## Set problem
According to the IMM API overview below, about how long does manually signing requests usually take?

— Start Document —

IMM API Functions & Endpoints Overview - Intelligent Media Management

API standard and pre-built SDKs in multi-language

The OpenAPI specification of this product (imm/2020-09-30) follows the RPC standard. Alibaba Cloud provides pre-built SDKs for popular programming languages to abstract low-level complexities such as request signing. This enables developers to call APIs using language-specific syntax without dealing with HTTP details directly.

Custom signature

If your specific needs, such as a customized signature, are not supported by the SDK, manually sign requests using the signature mechanism. Note that manual signing requires significant effort (usually about 5 business days). For support, join our DingTalk group (ID: 147535001692).

Before you begin

An Alibaba Cloud account has full administrative privileges. A compromised AccessKey pair exposes all associated resources to unauthorized access, posing a significant security risk. To call APIs securely, create a Resource Access Management (RAM) user with API access only, configure its AccessKey pairs, and implement the principle of least privilege (PoLP) through RAM policies. Use the Alibaba Cloud account only when its permissions are explicitly required for specific scenarios.

Service Region

API	Title	Description
ListRegions	List of Regions Supporting IMM Service	Get the list of regions

Project Management

API	Title	Description
CreateProject	CreateProject	Creates a project.
UpdateProject	UpdateProject	Updates information about a project.
GetProject	GetProject	Queries the basic information, datasets, and file statistics of a project.
ListProjects	ListProjects	Queries projects. You can call this operation to query the basic information, datasets, and file statistics of multiple projects at the same time.
DeleteProject	DeleteProject	Deletes a project.

Metadata Management

API	Title	Description
Data set management	Data set management
CreateDataset	Create Dataset	Create a dataset.
UpdateDataset	Update Dataset	Updates the information for a dataset.
GetDataset	GetDataset	Queries a dataset.
ListDatasets	ListDatasets	Queries a list of datasets. You can query the list by dataset prefix.
DeleteDataset	DeleteDataset	Deletes a dataset.
Metadata Index	Metadata Index
IndexFileMeta	IndexFileMeta	Performs data processing on input files for tasks such as label detection, face detection, and location detection. This operation extracts object metadata and creates an index, which lets you retrieve data from a dataset.

— End Document —
— Start Information shown —

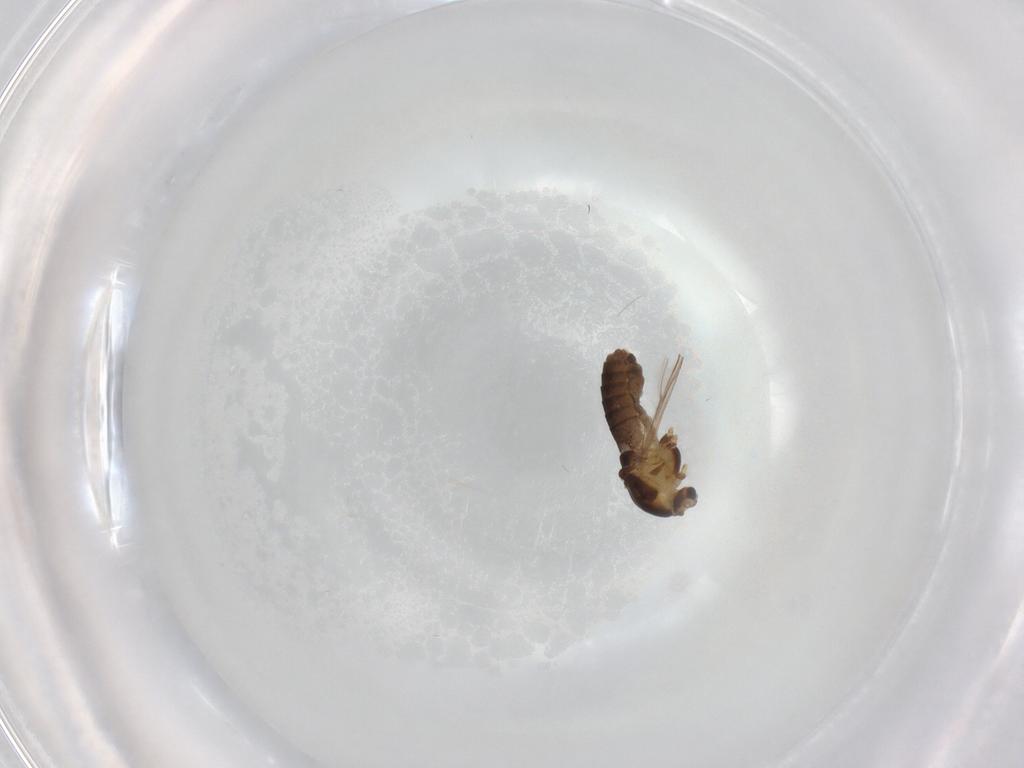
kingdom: Animalia
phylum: Arthropoda
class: Insecta
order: Diptera
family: Chironomidae
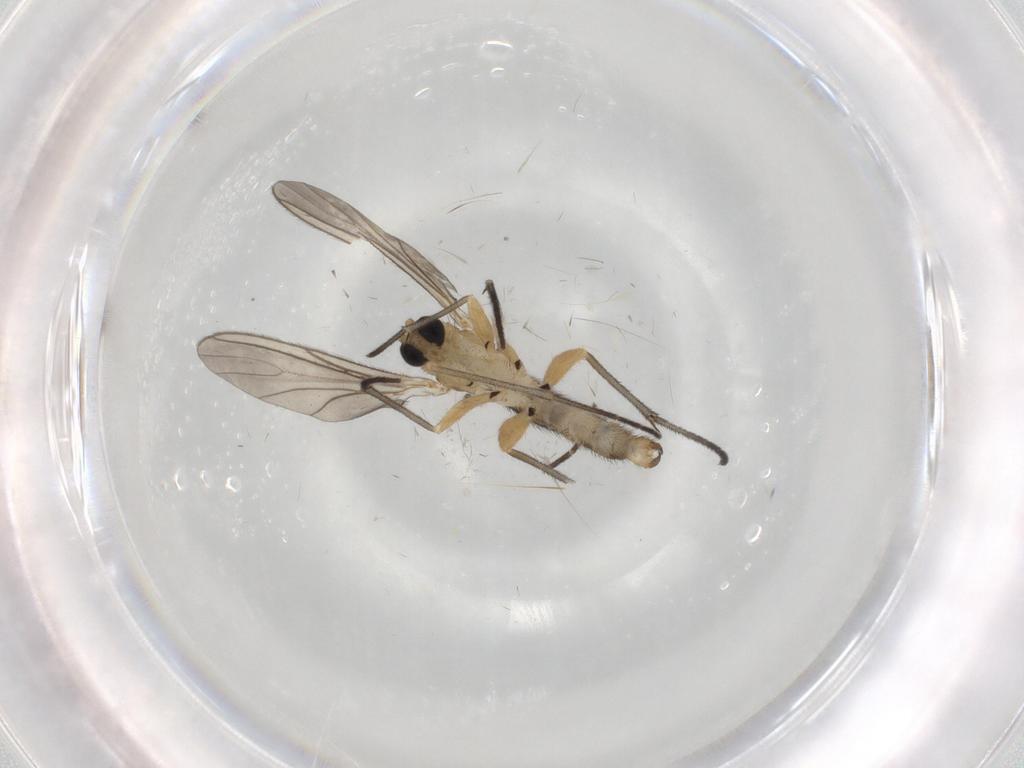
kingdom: Animalia
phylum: Arthropoda
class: Insecta
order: Diptera
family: Sciaridae
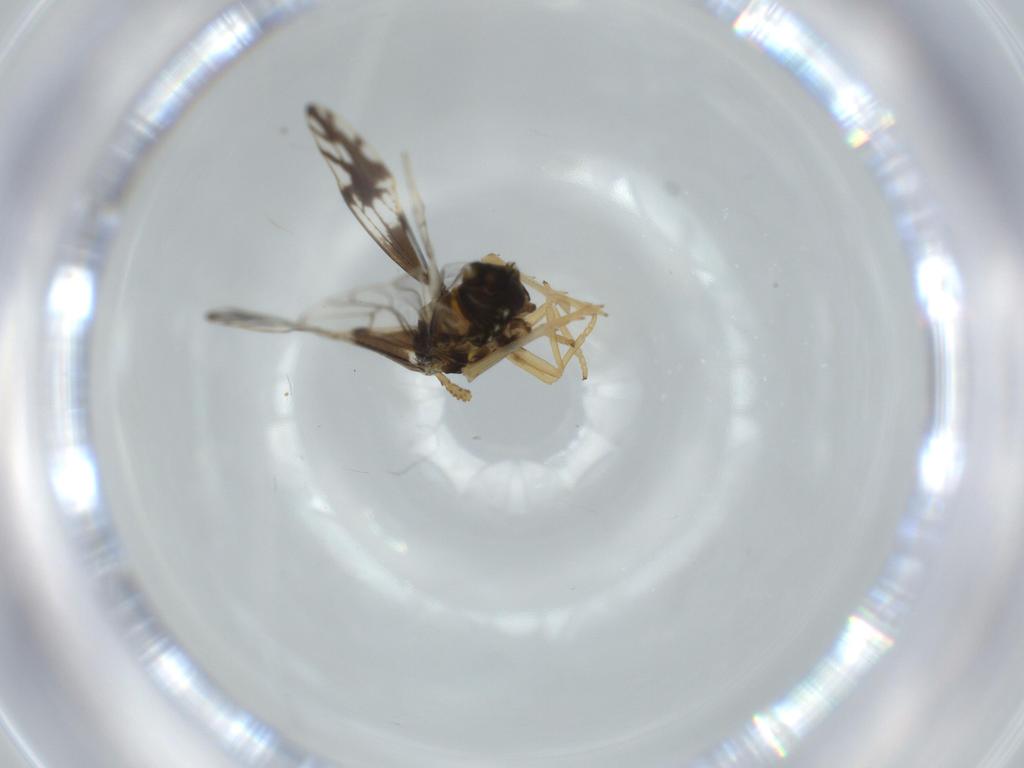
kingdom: Animalia
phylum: Arthropoda
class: Insecta
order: Hemiptera
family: Delphacidae
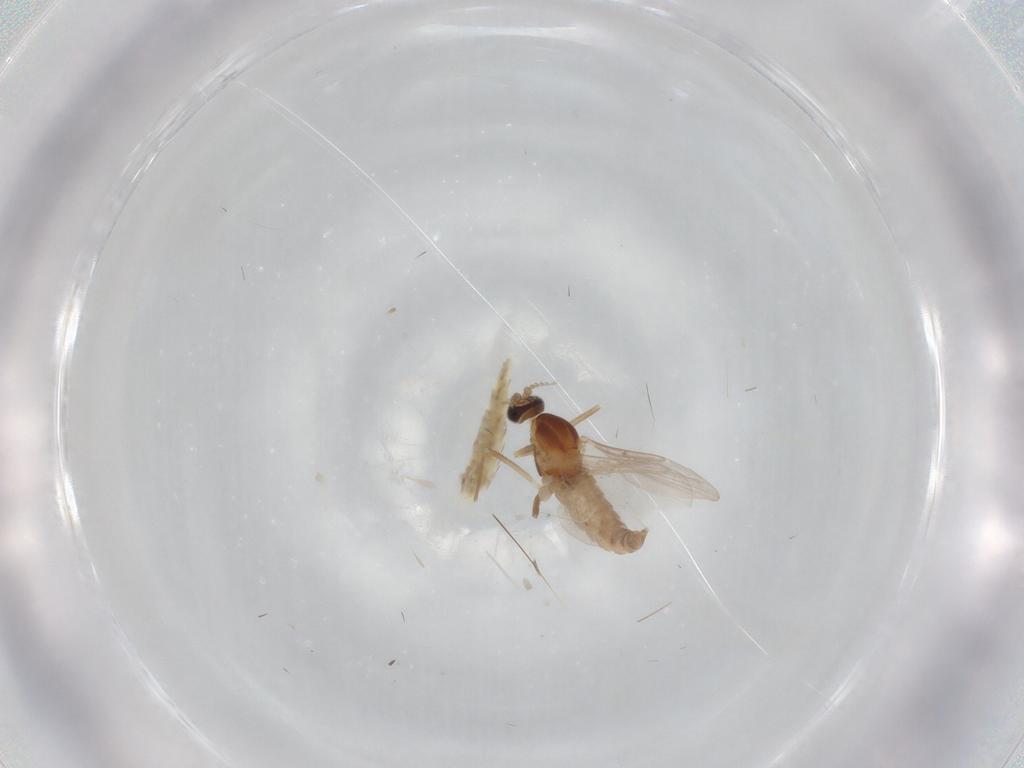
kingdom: Animalia
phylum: Arthropoda
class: Insecta
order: Diptera
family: Cecidomyiidae
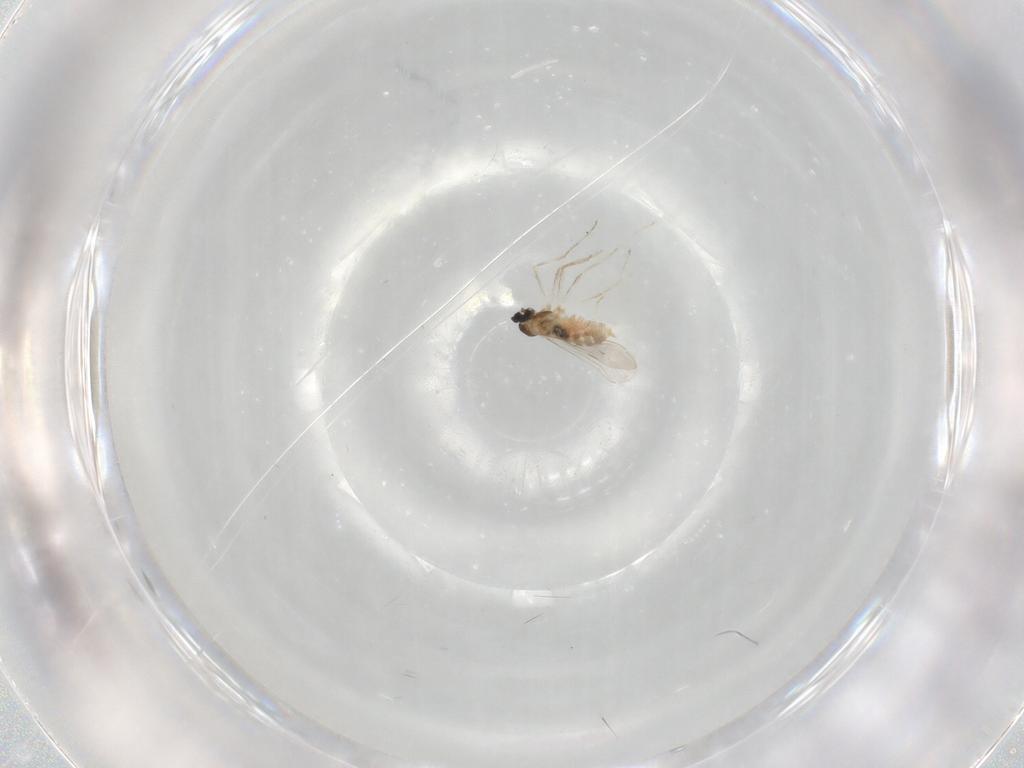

— End Information shown —

## Task result
About 5 business days.